■ WORK ORDER
Restate each entry word for word, leaving nothing out.

■ DATA FOR THIS TASK
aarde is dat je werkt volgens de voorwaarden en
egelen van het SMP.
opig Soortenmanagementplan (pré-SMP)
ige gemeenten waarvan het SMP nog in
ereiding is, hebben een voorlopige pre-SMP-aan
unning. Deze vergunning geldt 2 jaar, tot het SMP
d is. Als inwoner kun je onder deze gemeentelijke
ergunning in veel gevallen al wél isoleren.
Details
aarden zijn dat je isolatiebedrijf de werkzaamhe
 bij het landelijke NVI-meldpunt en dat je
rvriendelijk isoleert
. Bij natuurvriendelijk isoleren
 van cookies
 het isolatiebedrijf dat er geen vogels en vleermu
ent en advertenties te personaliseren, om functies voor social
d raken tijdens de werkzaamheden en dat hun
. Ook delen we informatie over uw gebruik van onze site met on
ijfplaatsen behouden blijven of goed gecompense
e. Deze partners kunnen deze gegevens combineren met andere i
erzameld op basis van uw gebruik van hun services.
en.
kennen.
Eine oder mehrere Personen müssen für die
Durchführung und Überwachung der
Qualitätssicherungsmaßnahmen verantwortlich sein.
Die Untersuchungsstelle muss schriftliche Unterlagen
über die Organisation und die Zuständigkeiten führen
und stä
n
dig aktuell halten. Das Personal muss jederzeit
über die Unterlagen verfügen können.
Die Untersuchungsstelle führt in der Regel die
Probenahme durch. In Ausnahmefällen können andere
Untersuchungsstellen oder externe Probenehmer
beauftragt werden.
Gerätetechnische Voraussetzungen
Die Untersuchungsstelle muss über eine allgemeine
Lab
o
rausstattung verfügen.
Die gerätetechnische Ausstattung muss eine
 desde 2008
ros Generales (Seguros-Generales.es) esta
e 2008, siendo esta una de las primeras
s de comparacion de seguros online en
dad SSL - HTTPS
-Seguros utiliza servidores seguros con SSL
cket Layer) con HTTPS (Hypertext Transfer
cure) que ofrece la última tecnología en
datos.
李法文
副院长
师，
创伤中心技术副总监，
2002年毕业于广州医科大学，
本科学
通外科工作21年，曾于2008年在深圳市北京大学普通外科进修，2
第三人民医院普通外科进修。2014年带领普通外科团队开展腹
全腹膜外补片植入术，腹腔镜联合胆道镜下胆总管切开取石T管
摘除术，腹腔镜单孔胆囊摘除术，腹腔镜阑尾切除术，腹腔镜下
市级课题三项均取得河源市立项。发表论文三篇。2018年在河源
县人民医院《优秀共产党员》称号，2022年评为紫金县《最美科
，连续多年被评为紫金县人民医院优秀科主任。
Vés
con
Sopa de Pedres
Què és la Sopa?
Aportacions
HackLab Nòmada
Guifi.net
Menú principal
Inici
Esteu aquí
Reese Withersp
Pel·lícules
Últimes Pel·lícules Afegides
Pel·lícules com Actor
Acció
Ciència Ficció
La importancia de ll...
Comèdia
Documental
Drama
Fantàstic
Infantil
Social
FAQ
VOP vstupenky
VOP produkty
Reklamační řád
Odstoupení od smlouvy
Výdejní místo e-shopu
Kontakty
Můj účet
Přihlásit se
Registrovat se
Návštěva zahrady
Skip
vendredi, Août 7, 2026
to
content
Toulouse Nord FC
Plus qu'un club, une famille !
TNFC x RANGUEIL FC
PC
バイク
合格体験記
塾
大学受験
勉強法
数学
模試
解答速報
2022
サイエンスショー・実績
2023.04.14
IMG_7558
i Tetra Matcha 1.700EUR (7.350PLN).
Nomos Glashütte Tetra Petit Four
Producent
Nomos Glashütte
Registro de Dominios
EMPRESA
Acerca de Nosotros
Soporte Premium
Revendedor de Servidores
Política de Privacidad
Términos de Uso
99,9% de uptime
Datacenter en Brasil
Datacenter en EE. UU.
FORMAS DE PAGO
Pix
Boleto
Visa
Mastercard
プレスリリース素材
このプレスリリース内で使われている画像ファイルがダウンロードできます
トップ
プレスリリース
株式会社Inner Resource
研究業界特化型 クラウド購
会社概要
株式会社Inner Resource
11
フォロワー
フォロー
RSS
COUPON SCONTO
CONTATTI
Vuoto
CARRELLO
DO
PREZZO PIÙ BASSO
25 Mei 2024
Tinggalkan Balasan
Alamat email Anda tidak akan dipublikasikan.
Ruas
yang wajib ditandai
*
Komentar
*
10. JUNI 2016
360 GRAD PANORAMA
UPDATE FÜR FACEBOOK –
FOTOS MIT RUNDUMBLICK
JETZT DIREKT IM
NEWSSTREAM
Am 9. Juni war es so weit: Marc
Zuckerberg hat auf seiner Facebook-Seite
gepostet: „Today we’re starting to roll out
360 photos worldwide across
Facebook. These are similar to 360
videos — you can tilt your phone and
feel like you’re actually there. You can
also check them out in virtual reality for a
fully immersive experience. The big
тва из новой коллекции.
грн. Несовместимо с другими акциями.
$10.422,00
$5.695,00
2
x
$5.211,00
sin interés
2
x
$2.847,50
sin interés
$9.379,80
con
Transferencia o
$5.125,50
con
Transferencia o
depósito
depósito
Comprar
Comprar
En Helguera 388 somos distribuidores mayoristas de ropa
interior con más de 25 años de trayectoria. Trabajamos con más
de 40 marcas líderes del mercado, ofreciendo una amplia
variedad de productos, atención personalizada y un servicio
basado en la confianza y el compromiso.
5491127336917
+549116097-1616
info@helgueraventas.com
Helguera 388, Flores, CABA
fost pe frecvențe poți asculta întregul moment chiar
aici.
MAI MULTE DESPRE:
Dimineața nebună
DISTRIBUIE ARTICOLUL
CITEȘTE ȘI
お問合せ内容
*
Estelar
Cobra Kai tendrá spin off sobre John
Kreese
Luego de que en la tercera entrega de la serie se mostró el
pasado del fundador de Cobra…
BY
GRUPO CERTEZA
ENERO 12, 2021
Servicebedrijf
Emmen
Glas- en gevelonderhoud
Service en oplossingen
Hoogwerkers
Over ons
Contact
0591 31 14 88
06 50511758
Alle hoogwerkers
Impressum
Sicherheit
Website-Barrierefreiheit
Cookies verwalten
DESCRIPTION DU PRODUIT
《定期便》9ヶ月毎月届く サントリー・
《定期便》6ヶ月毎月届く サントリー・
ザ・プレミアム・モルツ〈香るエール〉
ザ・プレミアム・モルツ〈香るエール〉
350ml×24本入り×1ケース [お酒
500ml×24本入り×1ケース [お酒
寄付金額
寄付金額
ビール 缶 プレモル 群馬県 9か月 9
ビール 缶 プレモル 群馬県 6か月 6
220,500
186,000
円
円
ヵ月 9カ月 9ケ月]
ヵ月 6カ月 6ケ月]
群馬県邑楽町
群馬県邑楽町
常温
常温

■ ANSWER BOX
aarde is dat je werkt volgens de voorwaarden en
egelen van het SMP.
opig Soortenmanagementplan (pré-SMP)
ige gemeenten waarvan het SMP nog in
ereiding is, hebben een voorlopige pre-SMP-aan
unning. Deze vergunning geldt 2 jaar, tot het SMP
d is. Als inwoner kun je onder deze gemeentelijke
ergunning in veel gevallen al wél isoleren.
Details
aarden zijn dat je isolatiebedrijf de werkzaamhe
 bij het landelijke NVI-meldpunt en dat je
rvriendelijk isoleert
. Bij natuurvriendelijk isoleren
 van cookies
 het isolatiebedrijf dat er geen vogels en vleermu
ent en advertenties te personaliseren, om functies voor social
d raken tijdens de werkzaamheden en dat hun
. Ook delen we informatie over uw gebruik van onze site met on
ijfplaatsen behouden blijven of goed gecompense
e. Deze partners kunnen deze gegevens combineren met andere i
erzameld op basis van uw gebruik van hun services.
en.
kennen.
Eine oder mehrere Personen müssen für die
Durchführung und Überwachung der
Qualitätssicherungsmaßnahmen verantwortlich sein.
Die Untersuchungsstelle muss schriftliche Unterlagen
über die Organisation und die Zuständigkeiten führen
und stä
n
dig aktuell halten. Das Personal muss jederzeit
über die Unterlagen verfügen können.
Die Untersuchungsstelle führt in der Regel die
Probenahme durch. In Ausnahmefällen können andere
Untersuchungsstellen oder externe Probenehmer
beauftragt werden.
Gerätetechnische Voraussetzungen
Die Untersuchungsstelle muss über eine allgemeine
Lab
o
rausstattung verfügen.
Die gerätetechnische Ausstattung muss eine
 desde 2008
ros Generales (Seguros-Generales.es) esta
e 2008, siendo esta una de las primeras
s de comparacion de seguros online en
dad SSL - HTTPS
-Seguros utiliza servidores seguros con SSL
cket Layer) con HTTPS (Hypertext Transfer
cure) que ofrece la última tecnología en
datos.
李法文
副院长
师，
创伤中心技术副总监，
2002年毕业于广州医科大学，
本科学
通外科工作21年，曾于2008年在深圳市北京大学普通外科进修，2
第三人民医院普通外科进修。2014年带领普通外科团队开展腹
全腹膜外补片植入术，腹腔镜联合胆道镜下胆总管切开取石T管
摘除术，腹腔镜单孔胆囊摘除术，腹腔镜阑尾切除术，腹腔镜下
市级课题三项均取得河源市立项。发表论文三篇。2018年在河源
县人民医院《优秀共产党员》称号，2022年评为紫金县《最美科
，连续多年被评为紫金县人民医院优秀科主任。
Vés
con
Sopa de Pedres
Què és la Sopa?
Aportacions
HackLab Nòmada
Guifi.net
Menú principal
Inici
Esteu aquí
Reese Withersp
Pel·lícules
Últimes Pel·lícules Afegides
Pel·lícules com Actor
Acció
Ciència Ficció
La importancia de ll...
Comèdia
Documental
Drama
Fantàstic
Infantil
Social
FAQ
VOP vstupenky
VOP produkty
Reklamační řád
Odstoupení od smlouvy
Výdejní místo e-shopu
Kontakty
Můj účet
Přihlásit se
Registrovat se
Návštěva zahrady
Skip
vendredi, Août 7, 2026
to
content
Toulouse Nord FC
Plus qu'un club, une famille !
TNFC x RANGUEIL FC
PC
バイク
合格体験記
塾
大学受験
勉強法
数学
模試
解答速報
2022
サイエンスショー・実績
2023.04.14
IMG_7558
i Tetra Matcha 1.700EUR (7.350PLN).
Nomos Glashütte Tetra Petit Four
Producent
Nomos Glashütte
Registro de Dominios
EMPRESA
Acerca de Nosotros
Soporte Premium
Revendedor de Servidores
Política de Privacidad
Términos de Uso
99,9% de uptime
Datacenter en Brasil
Datacenter en EE. UU.
FORMAS DE PAGO
Pix
Boleto
Visa
Mastercard
プレスリリース素材
このプレスリリース内で使われている画像ファイルがダウンロードできます
トップ
プレスリリース
株式会社Inner Resource
研究業界特化型 クラウド購
会社概要
株式会社Inner Resource
11
フォロワー
フォロー
RSS
COUPON SCONTO
CONTATTI
Vuoto
CARRELLO
DO
PREZZO PIÙ BASSO
25 Mei 2024
Tinggalkan Balasan
Alamat email Anda tidak akan dipublikasikan.
Ruas
yang wajib ditandai
*
Komentar
*
10. JUNI 2016
360 GRAD PANORAMA
UPDATE FÜR FACEBOOK –
FOTOS MIT RUNDUMBLICK
JETZT DIREKT IM
NEWSSTREAM
Am 9. Juni war es so weit: Marc
Zuckerberg hat auf seiner Facebook-Seite
gepostet: „Today we’re starting to roll out
360 photos worldwide across
Facebook. These are similar to 360
videos — you can tilt your phone and
feel like you’re actually there. You can
also check them out in virtual reality for a
fully immersive experience. The big
тва из новой коллекции.
грн. Несовместимо с другими акциями.
$10.422,00
$5.695,00
2
x
$5.211,00
sin interés
2
x
$2.847,50
sin interés
$9.379,80
con
Transferencia o
$5.125,50
con
Transferencia o
depósito
depósito
Comprar
Comprar
En Helguera 388 somos distribuidores mayoristas de ropa
interior con más de 25 años de trayectoria. Trabajamos con más
de 40 marcas líderes del mercado, ofreciendo una amplia
variedad de productos, atención personalizada y un servicio
basado en la confianza y el compromiso.
5491127336917
+549116097-1616
info@helgueraventas.com
Helguera 388, Flores, CABA
fost pe frecvențe poți asculta întregul moment chiar
aici.
MAI MULTE DESPRE:
Dimineața nebună
DISTRIBUIE ARTICOLUL
CITEȘTE ȘI
お問合せ内容
*
Estelar
Cobra Kai tendrá spin off sobre John
Kreese
Luego de que en la tercera entrega de la serie se mostró el
pasado del fundador de Cobra…
BY
GRUPO CERTEZA
ENERO 12, 2021
Servicebedrijf
Emmen
Glas- en gevelonderhoud
Service en oplossingen
Hoogwerkers
Over ons
Contact
0591 31 14 88
06 50511758
Alle hoogwerkers
Impressum
Sicherheit
Website-Barrierefreiheit
Cookies verwalten
DESCRIPTION DU PRODUIT
《定期便》9ヶ月毎月届く サントリー・
《定期便》6ヶ月毎月届く サントリー・
ザ・プレミアム・モルツ〈香るエール〉
ザ・プレミアム・モルツ〈香るエール〉
350ml×24本入り×1ケース [お酒
500ml×24本入り×1ケース [お酒
寄付金額
寄付金額
ビール 缶 プレモル 群馬県 9か月 9
ビール 缶 プレモル 群馬県 6か月 6
220,500
186,000
円
円
ヵ月 9カ月 9ケ月]
ヵ月 6カ月 6ケ月]
群馬県邑楽町
群馬県邑楽町
常温
常温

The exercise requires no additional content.